Prompt 1
Translate this sentence from the NumPy text into Spanish: "It's a very common library used in data science and machine learning."

`What is Numpy?`


NumPy stands for numerical python and it's an open source numerical library used for working with mathematical functions with multidimensional array and matrix data structures.

It's a very common library used in data science and machine learning.


`Why do we use Numpy?`

A normal python list is actually a group of pointers to separate python objects. for example, pointing to the individual python number objects inside of the list.

A numpy array is designed to be an array of uniform values without using extra memory space for type pointers.

This makes it much more efficient and actually use a lot less memory than a normal python list.

NumPy can also read in information faster than normal python and has lots of convenient broadcasting operations that can be performed across array dimensions.

[Collected data]

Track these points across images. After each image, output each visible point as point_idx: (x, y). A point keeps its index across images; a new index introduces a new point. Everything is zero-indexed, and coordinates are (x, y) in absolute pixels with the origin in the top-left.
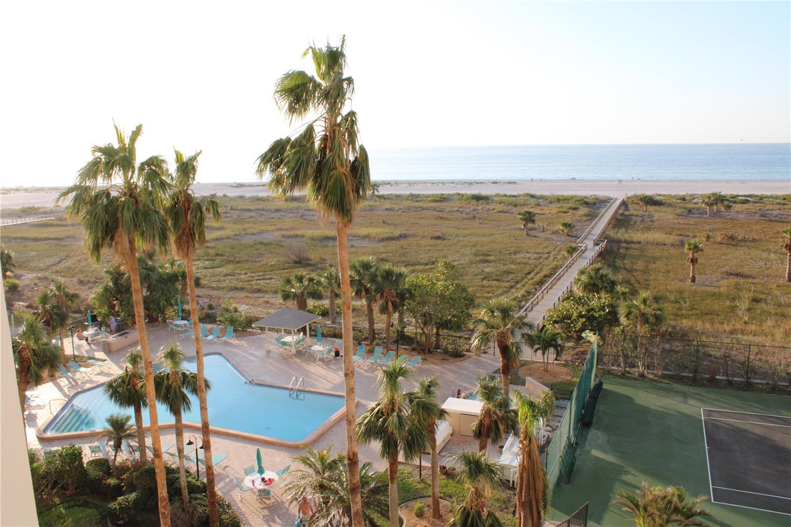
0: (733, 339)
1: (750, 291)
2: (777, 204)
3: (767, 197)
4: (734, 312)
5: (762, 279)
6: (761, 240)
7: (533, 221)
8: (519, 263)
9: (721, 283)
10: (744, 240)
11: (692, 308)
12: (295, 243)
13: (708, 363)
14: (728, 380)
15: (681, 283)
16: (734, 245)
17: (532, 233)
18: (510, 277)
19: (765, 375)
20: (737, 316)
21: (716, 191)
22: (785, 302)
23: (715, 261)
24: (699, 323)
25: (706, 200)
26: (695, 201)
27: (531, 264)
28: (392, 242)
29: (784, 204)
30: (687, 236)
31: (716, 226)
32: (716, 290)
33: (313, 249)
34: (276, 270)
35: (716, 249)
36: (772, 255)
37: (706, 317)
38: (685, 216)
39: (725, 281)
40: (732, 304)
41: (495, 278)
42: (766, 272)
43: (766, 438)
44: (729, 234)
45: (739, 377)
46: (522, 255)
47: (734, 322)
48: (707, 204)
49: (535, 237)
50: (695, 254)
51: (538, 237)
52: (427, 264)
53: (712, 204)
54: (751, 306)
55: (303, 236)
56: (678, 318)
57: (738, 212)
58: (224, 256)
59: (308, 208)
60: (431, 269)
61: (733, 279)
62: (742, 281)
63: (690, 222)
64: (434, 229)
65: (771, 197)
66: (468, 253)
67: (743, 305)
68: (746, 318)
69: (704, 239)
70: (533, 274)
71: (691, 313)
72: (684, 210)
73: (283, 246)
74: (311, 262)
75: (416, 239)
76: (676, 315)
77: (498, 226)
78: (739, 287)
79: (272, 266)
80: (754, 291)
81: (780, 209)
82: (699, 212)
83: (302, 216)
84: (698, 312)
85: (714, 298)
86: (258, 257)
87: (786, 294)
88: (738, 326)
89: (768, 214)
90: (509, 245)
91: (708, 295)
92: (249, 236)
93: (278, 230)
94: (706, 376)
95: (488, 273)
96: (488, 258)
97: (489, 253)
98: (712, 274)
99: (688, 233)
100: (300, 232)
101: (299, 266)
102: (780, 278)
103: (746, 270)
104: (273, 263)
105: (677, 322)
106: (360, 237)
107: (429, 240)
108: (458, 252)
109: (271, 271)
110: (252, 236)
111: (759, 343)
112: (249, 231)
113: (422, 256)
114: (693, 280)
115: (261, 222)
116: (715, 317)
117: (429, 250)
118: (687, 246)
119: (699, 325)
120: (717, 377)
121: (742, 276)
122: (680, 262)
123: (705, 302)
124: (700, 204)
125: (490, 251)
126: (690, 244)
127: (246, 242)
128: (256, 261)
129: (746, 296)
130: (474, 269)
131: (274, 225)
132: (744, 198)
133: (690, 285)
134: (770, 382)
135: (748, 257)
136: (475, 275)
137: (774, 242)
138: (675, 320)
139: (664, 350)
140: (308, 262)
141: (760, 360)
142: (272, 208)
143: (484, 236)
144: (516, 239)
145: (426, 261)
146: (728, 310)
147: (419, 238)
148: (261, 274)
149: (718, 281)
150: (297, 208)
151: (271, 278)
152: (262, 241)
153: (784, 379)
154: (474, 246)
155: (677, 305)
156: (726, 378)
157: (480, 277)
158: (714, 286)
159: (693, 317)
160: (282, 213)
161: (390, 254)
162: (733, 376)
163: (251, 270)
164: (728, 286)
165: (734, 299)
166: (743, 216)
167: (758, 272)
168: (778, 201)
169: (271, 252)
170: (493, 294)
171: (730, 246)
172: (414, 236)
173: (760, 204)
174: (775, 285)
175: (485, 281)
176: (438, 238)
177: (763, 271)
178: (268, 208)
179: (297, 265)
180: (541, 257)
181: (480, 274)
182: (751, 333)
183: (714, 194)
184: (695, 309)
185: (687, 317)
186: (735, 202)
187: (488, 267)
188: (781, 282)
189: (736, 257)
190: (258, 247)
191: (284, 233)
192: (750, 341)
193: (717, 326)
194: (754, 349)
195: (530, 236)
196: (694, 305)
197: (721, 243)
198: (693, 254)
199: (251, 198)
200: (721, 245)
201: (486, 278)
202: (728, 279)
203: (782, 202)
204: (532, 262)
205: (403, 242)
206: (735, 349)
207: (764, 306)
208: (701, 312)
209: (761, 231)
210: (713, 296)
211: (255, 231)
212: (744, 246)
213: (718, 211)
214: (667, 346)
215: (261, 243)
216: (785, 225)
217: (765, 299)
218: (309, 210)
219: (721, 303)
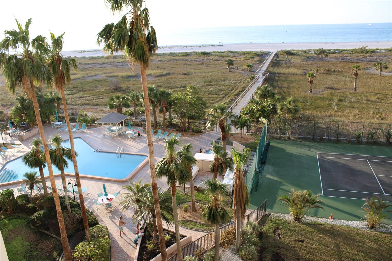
0: (330, 119)
1: (338, 96)
2: (349, 54)
3: (344, 50)
4: (330, 106)
5: (343, 90)
6: (342, 71)
7: (233, 65)
8: (226, 86)
9: (324, 92)
10: (334, 71)
11: (311, 105)
12: (114, 80)
13: (320, 131)
15: (305, 93)
16: (329, 74)
17: (232, 70)
18: (222, 92)
19: (345, 136)
20: (332, 108)
21: (321, 47)
22: (353, 101)
23: (321, 82)
24: (315, 112)
25: (316, 52)
26: (311, 53)
27: (232, 86)
28: (163, 77)
29: (352, 54)
30: (307, 70)
31: (321, 65)
32: (322, 96)
33: (123, 83)
34: (105, 94)
35: (321, 76)
36: (347, 78)
37: (318, 109)
38: (306, 60)
39: (326, 91)
40: (329, 103)
41: (215, 93)
42: (345, 87)
43: (346, 165)
44: (327, 69)
45: (333, 137)
46: (228, 82)
47: (331, 111)
48: (316, 54)
49: (234, 72)
50: (312, 79)
51: (235, 72)
52: (181, 88)
53: (319, 54)
54: (338, 103)
55: (117, 76)
56: (304, 110)
57: (331, 58)
58: (77, 88)
60: (183, 90)
61: (330, 90)
62: (333, 91)
63: (309, 63)
64: (183, 70)
65: (346, 50)
66: (201, 81)
67: (334, 103)
68: (336, 109)
69: (315, 71)
70: (233, 90)
71: (310, 107)
72: (306, 57)
73: (107, 82)
74: (123, 89)
75: (175, 75)
76: (303, 109)
77: (215, 67)
78: (332, 94)
79: (103, 92)
80: (340, 96)
81: (350, 56)
82: (313, 58)
83: (116, 66)
84: (314, 107)
85: (321, 100)
86: (95, 88)
87: (354, 97)
88: (333, 113)
89: (345, 59)
90: (221, 77)
91: (318, 98)
93: (105, 73)
94: (319, 137)
95: (211, 91)
96: (211, 83)
98: (319, 88)
99: (308, 69)
100: (116, 74)
102: (351, 89)
103: (335, 86)
104: (103, 90)
107: (181, 76)
108: (196, 81)
109: (102, 95)
110: (91, 77)
111: (342, 121)
112: (89, 75)
113: (178, 84)
114: (311, 91)
115: (95, 70)
116: (322, 109)
117: (181, 81)
118: (308, 75)
119: (315, 113)
120: (324, 138)
121: (334, 89)
122: (305, 83)
123: (317, 102)
124: (313, 54)
125: (212, 80)
126: (309, 74)
127: (88, 80)
128: (94, 90)
129: (336, 98)
130: (204, 89)
131: (102, 71)
132: (334, 51)
133: (309, 94)
134: (348, 139)
135: (336, 80)
136: (205, 92)
137: (348, 72)
138: (303, 111)
139: (299, 125)
140: (121, 89)
141: (343, 129)
142: (100, 62)
143: (208, 72)
144: (224, 74)
145: (180, 86)
146: (328, 105)
148: (97, 96)
149: (322, 91)
150: (114, 62)
151: (103, 98)
152: (97, 79)
153: (353, 137)
154: (204, 77)
155: (304, 104)
156: (328, 138)
157: (207, 93)
158: (321, 94)
159: (311, 109)
160: (106, 65)
161: (162, 83)
162: (331, 136)
163: (92, 95)
164: (327, 94)
165: (330, 100)
166: (333, 60)
167: (341, 87)
168: (350, 52)
169: (102, 85)
170: (215, 101)
172: (173, 74)
173: (341, 54)
174: (349, 93)
175: (210, 95)
176: (186, 74)
177: (343, 86)
178: (98, 62)
179: (115, 91)
180: (237, 82)
181: (208, 92)
182: (339, 116)
183: (320, 49)
184: (312, 105)
185: (309, 109)
186: (330, 53)
187: (211, 88)
188: (351, 91)
189: (331, 80)
190: (95, 82)
191: (108, 75)
192: (338, 120)
193: (323, 113)
194: (341, 123)
195: (231, 72)
196: (312, 103)
197: (323, 73)
199: (89, 58)
201: (210, 93)
202: (327, 90)
203: (352, 52)
204: (233, 84)
205: (168, 77)
206: (331, 124)
207: (344, 103)
208: (315, 107)
209: (342, 67)
211: (93, 75)
212: (334, 74)
214: (300, 124)
215: (96, 80)
216: (353, 64)
217: (345, 100)
218: (119, 63)
219: (324, 102)
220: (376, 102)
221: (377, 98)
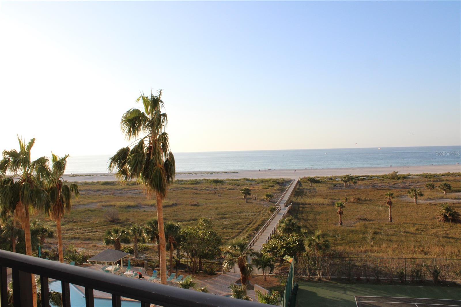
0: (366, 256)
1: (372, 228)
2: (380, 180)
3: (374, 176)
4: (365, 241)
5: (377, 221)
6: (374, 200)
7: (250, 194)
8: (243, 219)
9: (356, 224)
10: (365, 200)
11: (343, 240)
12: (110, 210)
13: (355, 270)
14: (367, 279)
15: (335, 226)
16: (360, 203)
17: (249, 201)
18: (239, 226)
19: (386, 275)
20: (367, 242)
21: (348, 174)
22: (390, 233)
23: (351, 212)
24: (347, 248)
25: (343, 179)
26: (337, 180)
27: (250, 219)
28: (168, 208)
30: (335, 199)
31: (350, 193)
32: (354, 229)
33: (121, 213)
34: (99, 226)
35: (351, 206)
36: (381, 208)
37: (351, 244)
38: (333, 188)
39: (358, 223)
40: (363, 236)
41: (230, 227)
42: (379, 217)
44: (358, 196)
45: (372, 277)
46: (245, 214)
47: (366, 246)
48: (344, 181)
49: (251, 203)
50: (341, 209)
51: (253, 203)
52: (190, 221)
53: (346, 182)
54: (374, 237)
55: (115, 206)
56: (335, 246)
57: (360, 185)
58: (66, 218)
59: (117, 189)
60: (193, 223)
61: (362, 222)
62: (367, 223)
63: (336, 192)
64: (193, 200)
65: (376, 176)
66: (214, 213)
67: (369, 236)
68: (372, 243)
69: (344, 201)
70: (251, 224)
71: (342, 242)
72: (332, 185)
73: (103, 212)
74: (121, 221)
75: (182, 206)
76: (334, 244)
77: (229, 197)
78: (366, 226)
79: (96, 224)
80: (374, 228)
81: (381, 183)
82: (340, 186)
83: (113, 194)
84: (346, 241)
85: (353, 233)
86: (88, 218)
87: (390, 229)
88: (368, 248)
89: (376, 186)
90: (237, 208)
91: (350, 232)
92: (82, 206)
93: (99, 202)
94: (355, 277)
95: (226, 224)
96: (225, 216)
97: (226, 213)
98: (351, 220)
99: (335, 198)
100: (113, 203)
101: (113, 223)
102: (386, 220)
103: (368, 217)
104: (97, 222)
105: (335, 248)
106: (149, 205)
107: (190, 207)
108: (207, 213)
109: (96, 227)
110: (83, 206)
111: (380, 257)
112: (81, 203)
113: (186, 216)
114: (341, 224)
115: (89, 197)
116: (356, 243)
117: (190, 213)
118: (336, 205)
119: (348, 249)
120: (361, 278)
121: (367, 220)
122: (333, 214)
123: (349, 235)
124: (340, 181)
125: (226, 212)
126: (338, 204)
127: (80, 210)
128: (86, 221)
129: (370, 231)
130: (217, 223)
131: (97, 199)
132: (362, 177)
133: (340, 227)
134: (389, 278)
135: (368, 209)
136: (218, 226)
137: (381, 201)
138: (334, 247)
139: (331, 264)
140: (119, 221)
141: (382, 266)
142: (95, 189)
143: (222, 203)
144: (240, 205)
145: (189, 218)
146: (362, 239)
147: (184, 206)
148: (90, 229)
149: (354, 223)
150: (111, 189)
151: (96, 231)
152: (90, 209)
153: (395, 276)
154: (217, 209)
155: (334, 238)
156: (366, 278)
157: (221, 227)
158: (353, 227)
159: (343, 244)
160: (101, 192)
161: (168, 215)
162: (370, 276)
163: (83, 227)
164: (360, 226)
165: (364, 233)
166: (363, 187)
167: (375, 217)
168: (380, 178)
169: (96, 216)
170: (230, 237)
171: (358, 204)
172: (181, 204)
173: (371, 180)
174: (384, 224)
175: (224, 230)
176: (195, 205)
177: (377, 217)
178: (93, 189)
179: (112, 223)
180: (255, 215)
181: (221, 225)
182: (375, 251)
183: (347, 176)
184: (344, 240)
185: (341, 244)
186: (358, 180)
187: (225, 221)
188: (387, 222)
189: (362, 210)
190: (87, 212)
191: (103, 204)
192: (376, 256)
193: (357, 249)
194: (379, 260)
195: (248, 202)
196: (343, 238)
197: (353, 203)
198: (340, 209)
199: (82, 183)
200: (354, 204)
201: (225, 227)
202: (359, 222)
203: (382, 179)
204: (251, 217)
205: (175, 208)
206: (368, 261)
207: (380, 236)
208: (348, 241)
209: (373, 195)
210: (353, 232)
211: (85, 203)
212: (365, 203)
213: (350, 185)
214: (332, 262)
215: (89, 210)
216: (385, 191)
217: (380, 232)
218: (117, 190)
219: (358, 236)
220: (415, 234)
221: (417, 230)
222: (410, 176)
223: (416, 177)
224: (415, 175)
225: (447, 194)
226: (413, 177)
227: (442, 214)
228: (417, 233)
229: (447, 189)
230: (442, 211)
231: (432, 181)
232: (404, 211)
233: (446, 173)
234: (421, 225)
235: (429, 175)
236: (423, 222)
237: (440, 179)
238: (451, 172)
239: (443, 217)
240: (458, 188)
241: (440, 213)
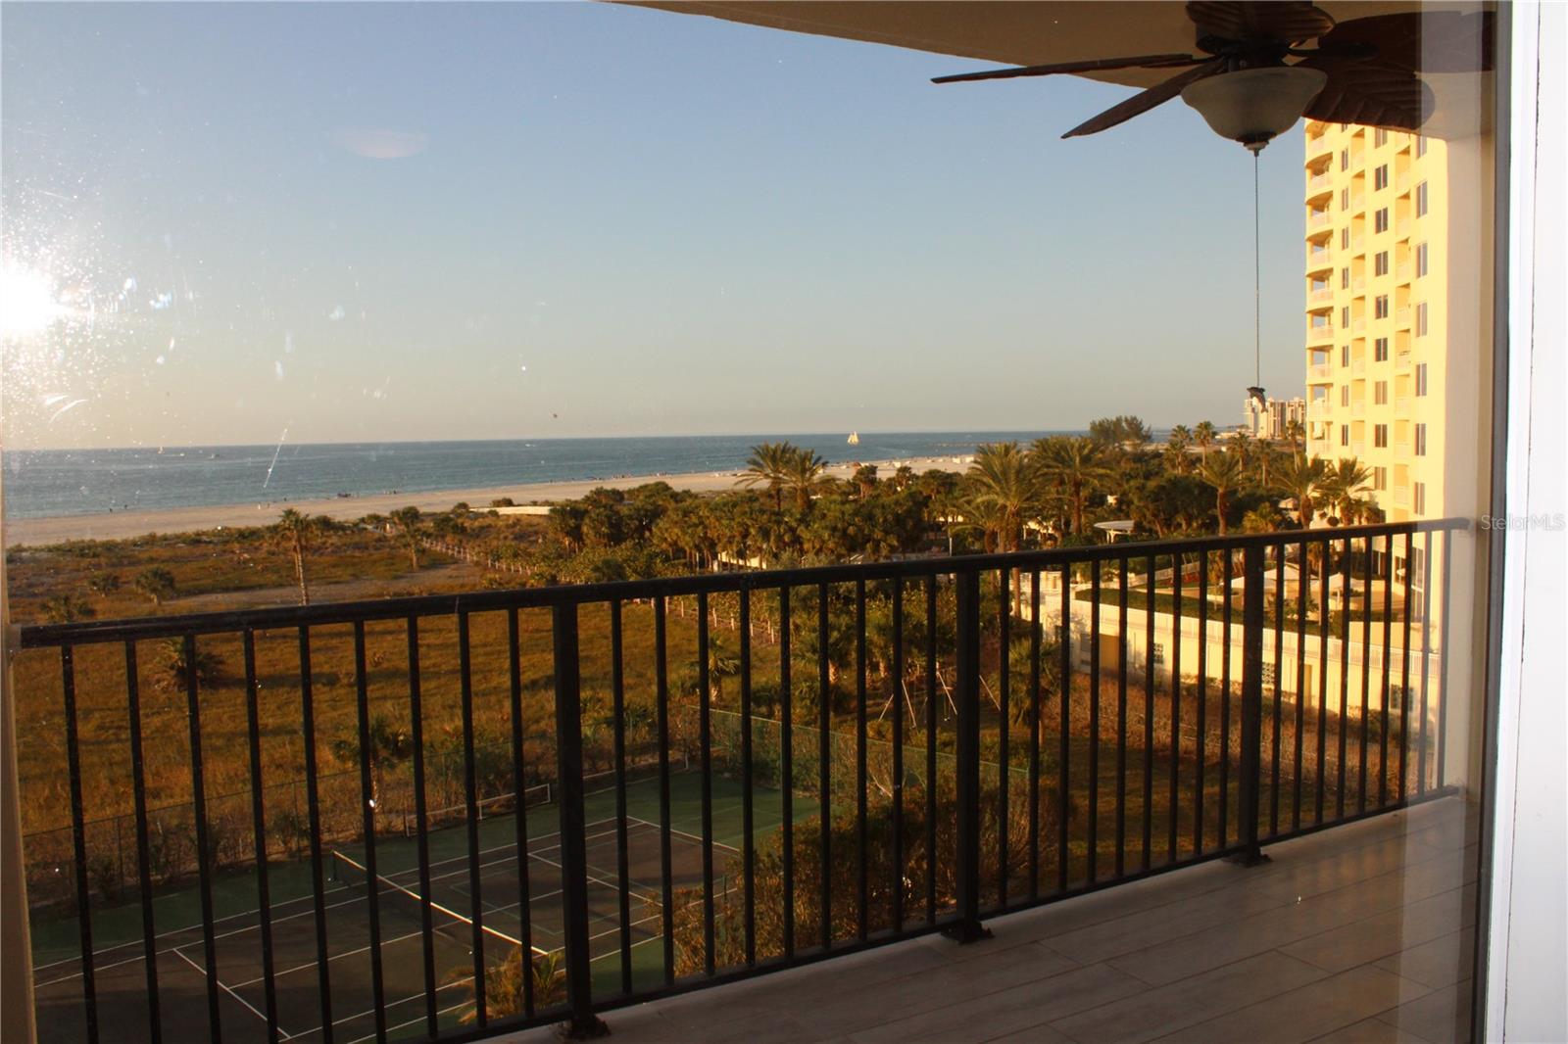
220: (98, 743)
221: (101, 727)
222: (24, 554)
223: (45, 555)
224: (42, 550)
225: (164, 603)
226: (37, 555)
227: (172, 668)
228: (103, 737)
229: (163, 586)
230: (170, 657)
231: (104, 564)
232: (39, 674)
233: (143, 537)
234: (110, 713)
235: (89, 548)
236: (115, 699)
237: (129, 557)
238: (160, 532)
239: (175, 676)
240: (190, 584)
241: (163, 662)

Prompt 2
Rewrite the lines of the collected data as a Markdown table with the columns Row and Line. Start at the first line of the collected data and stop after the line containing "129: (746, 296)". Leave out blank lines and pictures.

Response 1
Es una biblioteca muy común que se usa en la ciencia de datos y el aprendizaje automático.

Response 2
| Row | Line |
|---|---|
| 1 | Track these points across images. After each image, output each visible point as point_idx: (x, y). A point keeps its index across images; a new index introduces a new point. Everything is zero-indexed, and coordinates are (x, y) in absolute pixels with the origin in the top-left. |
| 2 | 0: (733, 339) |
| 3 | 1: (750, 291) |
| 4 | 2: (777, 204) |
| 5 | 3: (767, 197) |
| 6 | 4: (734, 312) |
| 7 | 5: (762, 279) |
| 8 | 6: (761, 240) |
| 9 | 7: (533, 221) |
| 10 | 8: (519, 263) |
| 11 | 9: (721, 283) |
| 12 | 10: (744, 240) |
| 13 | 11: (692, 308) |
| 14 | 12: (295, 243) |
| 15 | 13: (708, 363) |
| 16 | 14: (728, 380) |
| 17 | 15: (681, 283) |
| 18 | 16: (734, 245) |
| 19 | 17: (532, 233) |
| 20 | 18: (510, 277) |
| 21 | 19: (765, 375) |
| 22 | 20: (737, 316) |
| 23 | 21: (716, 191) |
| 24 | 22: (785, 302) |
| 25 | 23: (715, 261) |
| 26 | 24: (699, 323) |
| 27 | 25: (706, 200) |
| 28 | 26: (695, 201) |
| 29 | 27: (531, 264) |
| 30 | 28: (392, 242) |
| 31 | 29: (784, 204) |
| 32 | 30: (687, 236) |
| 33 | 31: (716, 226) |
| 34 | 32: (716, 290) |
| 35 | 33: (313, 249) |
| 36 | 34: (276, 270) |
| 37 | 35: (716, 249) |
| 38 | 36: (772, 255) |
| 39 | 37: (706, 317) |
| 40 | 38: (685, 216) |
| 41 | 39: (725, 281) |
| 42 | 40: (732, 304) |
| 43 | 41: (495, 278) |
| 44 | 42: (766, 272) |
| 45 | 43: (766, 438) |
| 46 | 44: (729, 234) |
| 47 | 45: (739, 377) |
| 48 | 46: (522, 255) |
| 49 | 47: (734, 322) |
| 50 | 48: (707, 204) |
| 51 | 49: (535, 237) |
| 52 | 50: (695, 254) |
| 53 | 51: (538, 237) |
| 54 | 52: (427, 264) |
| 55 | 53: (712, 204) |
| 56 | 54: (751, 306) |
| 57 | 55: (303, 236) |
| 58 | 56: (678, 318) |
| 59 | 57: (738, 212) |
| 60 | 58: (224, 256) |
| 61 | 59: (308, 208) |
| 62 | 60: (431, 269) |
| 63 | 61: (733, 279) |
| 64 | 62: (742, 281) |
| 65 | 63: (690, 222) |
| 66 | 64: (434, 229) |
| 67 | 65: (771, 197) |
| 68 | 66: (468, 253) |
| 69 | 67: (743, 305) |
| 70 | 68: (746, 318) |
| 71 | 69: (704, 239) |
| 72 | 70: (533, 274) |
| 73 | 71: (691, 313) |
| 74 | 72: (684, 210) |
| 75 | 73: (283, 246) |
| 76 | 74: (311, 262) |
| 77 | 75: (416, 239) |
| 78 | 76: (676, 315) |
| 79 | 77: (498, 226) |
| 80 | 78: (739, 287) |
| 81 | 79: (272, 266) |
| 82 | 80: (754, 291) |
| 83 | 81: (780, 209) |
| 84 | 82: (699, 212) |
| 85 | 83: (302, 216) |
| 86 | 84: (698, 312) |
| 87 | 85: (714, 298) |
| 88 | 86: (258, 257) |
| 89 | 87: (786, 294) |
| 90 | 88: (738, 326) |
| 91 | 89: (768, 214) |
| 92 | 90: (509, 245) |
| 93 | 91: (708, 295) |
| 94 | 92: (249, 236) |
| 95 | 93: (278, 230) |
| 96 | 94: (706, 376) |
| 97 | 95: (488, 273) |
| 98 | 96: (488, 258) |
| 99 | 97: (489, 253) |
| 100 | 98: (712, 274) |
| 101 | 99: (688, 233) |
| 102 | 100: (300, 232) |
| 103 | 101: (299, 266) |
| 104 | 102: (780, 278) |
| 105 | 103: (746, 270) |
| 106 | 104: (273, 263) |
| 107 | 105: (677, 322) |
| 108 | 106: (360, 237) |
| 109 | 107: (429, 240) |
| 110 | 108: (458, 252) |
| 111 | 109: (271, 271) |
| 112 | 110: (252, 236) |
| 113 | 111: (759, 343) |
| 114 | 112: (249, 231) |
| 115 | 113: (422, 256) |
| 116 | 114: (693, 280) |
| 117 | 115: (261, 222) |
| 118 | 116: (715, 317) |
| 119 | 117: (429, 250) |
| 120 | 118: (687, 246) |
| 121 | 119: (699, 325) |
| 122 | 120: (717, 377) |
| 123 | 121: (742, 276) |
| 124 | 122: (680, 262) |
| 125 | 123: (705, 302) |
| 126 | 124: (700, 204) |
| 127 | 125: (490, 251) |
| 128 | 126: (690, 244) |
| 129 | 127: (246, 242) |
| 130 | 128: (256, 261) |
| 131 | 129: (746, 296) |